REQUIRED ACTION 1:
Copy the entries in the collected data below word for word, starting with their first line and continuing through the line that contains "Wenn in einem".

SUPPLIED TEXT:
Fairy tales and folktales are so much more than entertainment. They reflect our history and culture, our fears and our dreams. When did we start to write them down and how have they changed over time?
For thousands of years stories were told by storytellers, or acted, danced and sung, handed down from one generation to the next. Today fairy tales, folklore, myths and legends have a different place in our lives, but they are still shared between us. Even if these are ‘just’ wonderful made-up stories, do they tell us anything more about people from the past – or about us? I believe they do. Come, let me show you.
‘Do you believe in fairies?’… ‘Do you believe in Father Christmas?’… Have you ever been asked these questions?
The first question opens a door that leads into the dark hollows, mysterious forests and deserts of the world. It also takes us into some of the best-loved children’s books: Peter Pan begs all the children in the world to clap their hands if they believe in fairies, and save the dying Tinker Bell.

Collected data:
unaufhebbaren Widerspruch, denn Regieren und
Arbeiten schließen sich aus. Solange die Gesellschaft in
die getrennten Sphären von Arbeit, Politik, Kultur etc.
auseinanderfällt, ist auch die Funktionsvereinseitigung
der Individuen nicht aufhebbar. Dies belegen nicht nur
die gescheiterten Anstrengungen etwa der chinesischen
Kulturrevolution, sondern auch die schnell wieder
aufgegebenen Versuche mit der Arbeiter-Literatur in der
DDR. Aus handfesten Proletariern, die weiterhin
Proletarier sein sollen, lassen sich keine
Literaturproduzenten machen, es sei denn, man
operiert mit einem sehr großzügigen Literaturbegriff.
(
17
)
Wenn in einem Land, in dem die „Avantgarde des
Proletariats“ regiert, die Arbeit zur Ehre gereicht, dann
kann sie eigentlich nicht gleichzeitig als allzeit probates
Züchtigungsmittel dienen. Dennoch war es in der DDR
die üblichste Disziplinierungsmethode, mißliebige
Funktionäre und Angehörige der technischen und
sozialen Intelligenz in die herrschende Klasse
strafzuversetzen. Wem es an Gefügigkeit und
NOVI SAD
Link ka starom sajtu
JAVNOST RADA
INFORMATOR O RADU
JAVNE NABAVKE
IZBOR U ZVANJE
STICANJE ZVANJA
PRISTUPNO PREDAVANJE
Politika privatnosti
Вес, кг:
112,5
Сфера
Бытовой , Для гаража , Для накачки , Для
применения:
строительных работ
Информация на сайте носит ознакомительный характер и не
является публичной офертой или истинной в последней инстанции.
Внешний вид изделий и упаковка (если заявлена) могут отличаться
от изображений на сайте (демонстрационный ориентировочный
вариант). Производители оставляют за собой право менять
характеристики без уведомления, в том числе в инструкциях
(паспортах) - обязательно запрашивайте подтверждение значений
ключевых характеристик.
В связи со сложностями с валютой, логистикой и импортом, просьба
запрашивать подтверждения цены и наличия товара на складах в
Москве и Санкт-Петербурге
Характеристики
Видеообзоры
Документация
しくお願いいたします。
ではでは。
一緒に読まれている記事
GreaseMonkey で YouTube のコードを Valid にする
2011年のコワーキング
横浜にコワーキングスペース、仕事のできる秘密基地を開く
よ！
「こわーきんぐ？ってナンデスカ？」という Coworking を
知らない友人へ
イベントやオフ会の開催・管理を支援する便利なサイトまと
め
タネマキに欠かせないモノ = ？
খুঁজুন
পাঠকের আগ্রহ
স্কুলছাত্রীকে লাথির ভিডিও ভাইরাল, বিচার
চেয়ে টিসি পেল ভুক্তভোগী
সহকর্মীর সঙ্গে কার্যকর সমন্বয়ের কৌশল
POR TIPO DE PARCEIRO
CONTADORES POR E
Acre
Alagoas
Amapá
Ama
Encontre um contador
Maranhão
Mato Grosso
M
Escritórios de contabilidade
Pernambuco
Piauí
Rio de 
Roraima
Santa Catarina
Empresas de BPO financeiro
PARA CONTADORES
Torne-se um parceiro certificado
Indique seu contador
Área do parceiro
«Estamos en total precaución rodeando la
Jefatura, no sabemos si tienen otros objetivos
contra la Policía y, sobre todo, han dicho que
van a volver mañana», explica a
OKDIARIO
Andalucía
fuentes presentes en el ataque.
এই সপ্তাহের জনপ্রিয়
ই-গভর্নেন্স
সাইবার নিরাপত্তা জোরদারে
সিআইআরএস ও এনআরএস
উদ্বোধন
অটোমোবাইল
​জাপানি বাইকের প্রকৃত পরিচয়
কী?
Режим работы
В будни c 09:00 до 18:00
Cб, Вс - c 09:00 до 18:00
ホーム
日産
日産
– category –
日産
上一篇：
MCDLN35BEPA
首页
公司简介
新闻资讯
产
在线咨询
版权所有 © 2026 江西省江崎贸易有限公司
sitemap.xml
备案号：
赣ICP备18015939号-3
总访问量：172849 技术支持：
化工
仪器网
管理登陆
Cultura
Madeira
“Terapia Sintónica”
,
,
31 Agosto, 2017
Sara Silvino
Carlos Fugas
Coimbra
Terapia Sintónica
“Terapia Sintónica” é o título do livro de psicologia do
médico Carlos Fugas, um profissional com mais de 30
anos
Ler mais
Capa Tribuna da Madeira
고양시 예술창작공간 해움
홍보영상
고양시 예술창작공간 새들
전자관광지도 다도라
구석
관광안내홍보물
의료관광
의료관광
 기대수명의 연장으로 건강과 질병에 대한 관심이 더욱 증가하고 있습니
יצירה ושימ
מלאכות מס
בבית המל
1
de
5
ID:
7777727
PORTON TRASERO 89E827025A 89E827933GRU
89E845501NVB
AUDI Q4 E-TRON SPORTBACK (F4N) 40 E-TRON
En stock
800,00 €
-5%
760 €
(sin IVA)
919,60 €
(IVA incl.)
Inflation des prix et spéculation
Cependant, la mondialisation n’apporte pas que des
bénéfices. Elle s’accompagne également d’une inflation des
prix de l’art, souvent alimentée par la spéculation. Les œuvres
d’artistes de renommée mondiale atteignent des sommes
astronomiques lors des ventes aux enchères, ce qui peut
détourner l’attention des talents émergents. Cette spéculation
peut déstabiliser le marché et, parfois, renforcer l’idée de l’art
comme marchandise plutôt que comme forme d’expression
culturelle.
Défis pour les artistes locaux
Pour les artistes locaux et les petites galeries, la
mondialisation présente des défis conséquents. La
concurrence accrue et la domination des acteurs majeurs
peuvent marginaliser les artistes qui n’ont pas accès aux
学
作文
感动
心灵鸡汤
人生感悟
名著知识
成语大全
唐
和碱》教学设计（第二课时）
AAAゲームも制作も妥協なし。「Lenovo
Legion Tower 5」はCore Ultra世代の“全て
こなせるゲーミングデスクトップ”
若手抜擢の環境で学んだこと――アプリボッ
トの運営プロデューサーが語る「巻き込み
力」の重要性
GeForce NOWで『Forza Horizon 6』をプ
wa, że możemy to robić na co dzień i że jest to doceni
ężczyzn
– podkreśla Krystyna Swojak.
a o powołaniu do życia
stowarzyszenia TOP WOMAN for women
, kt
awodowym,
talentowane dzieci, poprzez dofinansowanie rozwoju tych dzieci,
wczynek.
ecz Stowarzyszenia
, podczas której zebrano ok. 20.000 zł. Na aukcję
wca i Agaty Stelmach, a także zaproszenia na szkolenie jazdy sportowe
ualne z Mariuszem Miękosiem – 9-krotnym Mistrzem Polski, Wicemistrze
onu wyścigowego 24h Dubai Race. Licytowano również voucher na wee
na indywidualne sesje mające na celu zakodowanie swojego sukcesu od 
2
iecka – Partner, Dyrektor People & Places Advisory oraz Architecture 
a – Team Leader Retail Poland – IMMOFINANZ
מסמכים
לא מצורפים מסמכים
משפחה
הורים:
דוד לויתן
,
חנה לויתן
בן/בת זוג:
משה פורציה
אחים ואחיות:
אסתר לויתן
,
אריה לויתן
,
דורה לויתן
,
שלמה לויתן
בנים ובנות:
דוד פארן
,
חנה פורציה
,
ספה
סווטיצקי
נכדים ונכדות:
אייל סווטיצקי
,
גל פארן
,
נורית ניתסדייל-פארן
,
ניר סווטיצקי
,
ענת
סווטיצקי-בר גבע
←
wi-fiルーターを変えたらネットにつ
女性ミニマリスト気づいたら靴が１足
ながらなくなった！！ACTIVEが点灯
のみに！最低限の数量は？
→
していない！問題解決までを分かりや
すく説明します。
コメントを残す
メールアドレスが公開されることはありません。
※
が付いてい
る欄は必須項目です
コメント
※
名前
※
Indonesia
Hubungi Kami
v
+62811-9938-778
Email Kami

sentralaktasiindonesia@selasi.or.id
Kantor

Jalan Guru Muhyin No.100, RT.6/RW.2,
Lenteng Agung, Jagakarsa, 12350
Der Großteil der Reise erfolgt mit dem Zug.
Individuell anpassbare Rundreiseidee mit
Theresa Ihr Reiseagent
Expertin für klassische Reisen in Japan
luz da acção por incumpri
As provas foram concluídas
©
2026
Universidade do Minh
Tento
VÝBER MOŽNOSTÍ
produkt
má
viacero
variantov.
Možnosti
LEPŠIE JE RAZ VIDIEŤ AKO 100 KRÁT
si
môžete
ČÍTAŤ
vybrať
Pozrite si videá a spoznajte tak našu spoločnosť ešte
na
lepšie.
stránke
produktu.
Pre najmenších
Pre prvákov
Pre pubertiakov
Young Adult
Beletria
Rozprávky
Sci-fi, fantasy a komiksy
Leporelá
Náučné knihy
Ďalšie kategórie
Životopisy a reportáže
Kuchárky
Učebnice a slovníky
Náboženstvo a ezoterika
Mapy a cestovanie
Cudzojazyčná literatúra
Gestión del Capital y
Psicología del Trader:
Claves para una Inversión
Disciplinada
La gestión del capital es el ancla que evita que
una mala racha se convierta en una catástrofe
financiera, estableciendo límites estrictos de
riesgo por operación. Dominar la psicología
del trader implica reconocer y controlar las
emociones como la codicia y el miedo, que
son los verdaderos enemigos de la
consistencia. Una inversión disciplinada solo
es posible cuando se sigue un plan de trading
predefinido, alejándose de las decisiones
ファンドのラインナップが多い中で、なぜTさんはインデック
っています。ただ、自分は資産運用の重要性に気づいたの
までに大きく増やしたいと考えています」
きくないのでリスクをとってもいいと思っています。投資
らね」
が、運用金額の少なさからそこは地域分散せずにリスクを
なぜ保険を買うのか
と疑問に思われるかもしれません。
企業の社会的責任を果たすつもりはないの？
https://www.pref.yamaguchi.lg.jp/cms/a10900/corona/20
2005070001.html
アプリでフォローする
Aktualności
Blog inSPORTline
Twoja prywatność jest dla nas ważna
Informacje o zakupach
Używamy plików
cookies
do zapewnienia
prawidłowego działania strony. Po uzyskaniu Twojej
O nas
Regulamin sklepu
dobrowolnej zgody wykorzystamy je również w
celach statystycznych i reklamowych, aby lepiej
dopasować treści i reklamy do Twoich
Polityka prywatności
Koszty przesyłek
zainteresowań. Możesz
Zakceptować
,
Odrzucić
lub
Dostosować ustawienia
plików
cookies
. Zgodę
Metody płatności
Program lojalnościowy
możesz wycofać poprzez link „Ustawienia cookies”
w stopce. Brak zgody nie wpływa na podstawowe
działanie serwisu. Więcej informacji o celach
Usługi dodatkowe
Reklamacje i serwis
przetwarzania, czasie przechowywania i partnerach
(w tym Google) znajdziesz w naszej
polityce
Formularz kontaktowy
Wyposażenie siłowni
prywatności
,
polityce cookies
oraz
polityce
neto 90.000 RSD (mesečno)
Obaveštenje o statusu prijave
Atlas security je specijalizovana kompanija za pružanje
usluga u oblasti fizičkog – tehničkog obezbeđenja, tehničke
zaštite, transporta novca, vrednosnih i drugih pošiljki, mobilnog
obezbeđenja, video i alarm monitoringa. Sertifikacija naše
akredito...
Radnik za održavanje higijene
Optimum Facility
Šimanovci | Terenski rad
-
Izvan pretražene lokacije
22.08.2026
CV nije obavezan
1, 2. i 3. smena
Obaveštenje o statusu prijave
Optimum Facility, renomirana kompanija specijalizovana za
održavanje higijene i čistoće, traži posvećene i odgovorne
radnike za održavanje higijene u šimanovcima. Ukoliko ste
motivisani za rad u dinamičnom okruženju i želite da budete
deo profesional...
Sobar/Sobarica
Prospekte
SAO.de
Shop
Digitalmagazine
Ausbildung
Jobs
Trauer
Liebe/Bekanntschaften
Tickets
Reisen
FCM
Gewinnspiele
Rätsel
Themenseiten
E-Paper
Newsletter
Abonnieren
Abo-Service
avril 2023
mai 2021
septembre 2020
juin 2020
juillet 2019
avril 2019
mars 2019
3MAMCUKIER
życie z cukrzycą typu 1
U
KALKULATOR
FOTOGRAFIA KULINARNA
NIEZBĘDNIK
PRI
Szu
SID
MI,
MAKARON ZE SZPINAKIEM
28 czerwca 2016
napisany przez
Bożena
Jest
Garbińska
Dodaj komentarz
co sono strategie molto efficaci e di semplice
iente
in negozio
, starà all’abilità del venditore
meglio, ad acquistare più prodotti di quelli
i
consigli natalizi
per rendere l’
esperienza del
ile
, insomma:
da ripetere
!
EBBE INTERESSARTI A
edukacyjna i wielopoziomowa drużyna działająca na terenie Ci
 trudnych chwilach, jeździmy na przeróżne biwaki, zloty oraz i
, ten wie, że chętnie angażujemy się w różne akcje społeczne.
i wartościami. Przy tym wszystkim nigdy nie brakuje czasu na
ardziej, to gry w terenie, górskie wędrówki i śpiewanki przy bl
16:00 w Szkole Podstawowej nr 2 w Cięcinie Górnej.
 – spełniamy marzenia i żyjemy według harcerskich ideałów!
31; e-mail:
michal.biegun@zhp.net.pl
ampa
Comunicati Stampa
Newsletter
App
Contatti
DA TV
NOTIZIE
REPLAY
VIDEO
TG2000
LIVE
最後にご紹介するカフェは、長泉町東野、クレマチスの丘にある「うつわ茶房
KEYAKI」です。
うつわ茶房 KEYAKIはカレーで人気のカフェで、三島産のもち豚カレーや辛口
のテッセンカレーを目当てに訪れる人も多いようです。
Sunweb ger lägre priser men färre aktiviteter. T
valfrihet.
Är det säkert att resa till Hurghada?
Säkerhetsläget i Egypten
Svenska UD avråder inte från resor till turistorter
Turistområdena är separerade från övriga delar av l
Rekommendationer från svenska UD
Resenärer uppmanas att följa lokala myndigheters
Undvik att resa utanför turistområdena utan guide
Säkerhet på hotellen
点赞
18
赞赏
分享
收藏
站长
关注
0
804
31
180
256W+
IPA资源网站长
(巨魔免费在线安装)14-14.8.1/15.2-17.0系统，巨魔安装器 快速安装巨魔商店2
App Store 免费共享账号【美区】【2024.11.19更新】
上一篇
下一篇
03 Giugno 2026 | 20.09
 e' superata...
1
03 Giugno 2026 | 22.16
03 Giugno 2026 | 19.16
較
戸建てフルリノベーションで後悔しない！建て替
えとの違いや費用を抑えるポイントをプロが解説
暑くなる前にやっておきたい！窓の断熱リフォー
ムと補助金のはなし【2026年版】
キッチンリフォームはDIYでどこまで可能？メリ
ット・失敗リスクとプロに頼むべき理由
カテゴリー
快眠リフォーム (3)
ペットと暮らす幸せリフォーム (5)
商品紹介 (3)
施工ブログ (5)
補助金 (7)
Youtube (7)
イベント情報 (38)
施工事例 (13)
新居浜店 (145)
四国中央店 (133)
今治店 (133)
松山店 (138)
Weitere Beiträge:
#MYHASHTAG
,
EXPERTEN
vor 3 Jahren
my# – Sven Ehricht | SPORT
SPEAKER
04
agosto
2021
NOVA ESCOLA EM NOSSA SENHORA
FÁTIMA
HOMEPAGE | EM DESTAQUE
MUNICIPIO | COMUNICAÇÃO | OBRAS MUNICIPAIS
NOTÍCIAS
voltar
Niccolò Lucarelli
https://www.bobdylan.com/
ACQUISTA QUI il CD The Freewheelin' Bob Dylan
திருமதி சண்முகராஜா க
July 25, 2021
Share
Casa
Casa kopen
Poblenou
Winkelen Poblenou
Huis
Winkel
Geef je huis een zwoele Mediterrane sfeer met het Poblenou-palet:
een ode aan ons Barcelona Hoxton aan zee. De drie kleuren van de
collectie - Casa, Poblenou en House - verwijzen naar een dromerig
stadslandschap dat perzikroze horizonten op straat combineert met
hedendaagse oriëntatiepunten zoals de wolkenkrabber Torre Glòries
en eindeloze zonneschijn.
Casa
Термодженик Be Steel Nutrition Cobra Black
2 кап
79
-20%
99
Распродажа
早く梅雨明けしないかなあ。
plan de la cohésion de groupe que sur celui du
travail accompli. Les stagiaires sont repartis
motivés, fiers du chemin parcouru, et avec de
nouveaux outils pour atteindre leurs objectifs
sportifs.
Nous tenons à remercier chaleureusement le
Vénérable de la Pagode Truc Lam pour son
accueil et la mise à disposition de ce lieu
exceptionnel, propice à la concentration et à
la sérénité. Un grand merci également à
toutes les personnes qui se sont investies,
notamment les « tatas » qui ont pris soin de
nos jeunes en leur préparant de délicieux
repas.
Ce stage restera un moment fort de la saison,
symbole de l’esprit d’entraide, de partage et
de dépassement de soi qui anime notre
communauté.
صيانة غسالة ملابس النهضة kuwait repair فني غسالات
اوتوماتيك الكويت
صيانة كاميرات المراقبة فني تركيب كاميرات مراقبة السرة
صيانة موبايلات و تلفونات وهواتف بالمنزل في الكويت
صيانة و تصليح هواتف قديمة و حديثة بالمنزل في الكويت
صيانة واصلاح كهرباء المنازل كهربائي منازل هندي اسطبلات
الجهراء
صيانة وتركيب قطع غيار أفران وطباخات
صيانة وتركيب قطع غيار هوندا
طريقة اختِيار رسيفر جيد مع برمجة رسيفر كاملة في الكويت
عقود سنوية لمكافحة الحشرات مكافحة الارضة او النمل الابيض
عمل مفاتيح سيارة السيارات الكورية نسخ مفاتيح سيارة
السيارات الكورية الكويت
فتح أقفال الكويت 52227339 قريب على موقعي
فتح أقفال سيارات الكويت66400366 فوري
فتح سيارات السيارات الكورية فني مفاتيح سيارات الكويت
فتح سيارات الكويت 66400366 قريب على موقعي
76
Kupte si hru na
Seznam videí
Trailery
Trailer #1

REQUIRED ACTION 2:
In the text on fairy tales, what does Peter Pan beg all the children in the world to do?

SOLUTION 1:
unaufhebbaren Widerspruch, denn Regieren und
Arbeiten schließen sich aus. Solange die Gesellschaft in
die getrennten Sphären von Arbeit, Politik, Kultur etc.
auseinanderfällt, ist auch die Funktionsvereinseitigung
der Individuen nicht aufhebbar. Dies belegen nicht nur
die gescheiterten Anstrengungen etwa der chinesischen
Kulturrevolution, sondern auch die schnell wieder
aufgegebenen Versuche mit der Arbeiter-Literatur in der
DDR. Aus handfesten Proletariern, die weiterhin
Proletarier sein sollen, lassen sich keine
Literaturproduzenten machen, es sei denn, man
operiert mit einem sehr großzügigen Literaturbegriff.
(
17
)
Wenn in einem Land, in dem die „Avantgarde des

SOLUTION 2:
To clap their hands if they believe in fairies and save the dying Tinker Bell.